With Grandview Credit Union almost entirely dependent on the agricultural sector, it’s not diversified enough to weather economic storms, Scott said, noting that Sunrise Credit Union’s diversified base will help ease the bank through such situations.
Sunrise Credit Union also opens up other opportunities for its membership, Scott described, noting that its strong wealth management division is unlike anything the Grandview Credit Union is currently able to offer.
Sunrise Credit Union was the product of mergers, with five of its legacy Westman credit unions coming together in 2008, including those in Virden, Turtle Mountain, Tiger Hills and Cypress River.
Sunrise Credit Union president and CEO Tim Klassen came from Cypress River, taking over from outgoing president and CEO Harry Bowler, who exited the role at the start of 2017 in order to ease into retirement.
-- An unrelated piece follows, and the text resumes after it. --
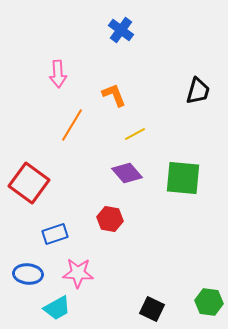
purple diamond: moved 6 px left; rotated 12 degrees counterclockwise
At the time, both Sunrise Credit Union leaders affirmed that more consolidations would be coming, and that the creation of larger credit unions is necessary to remain competitive in the business climate of today.
"We warmly welcome Grandview Credit Union members and staff to the Sunrise family," Klassen said in a release. "Building a larger and stronger credit union together will result in increased opportunities for staff and should enable increased products for members."
Pending the result of the Feb. 28 meeting in Grandview, the community would become the 15th served by Sunrise Credit Union, adding about $72 million in assets to the organization, bringing its total amalgamated assets close to $1 billion. Sunrise Credit Union would serve about 24,000 members, of whom about 10 per cent would be from the Grandview Credit Union.
Grandview Credit Union was established in 1942 and is a single-branch organization.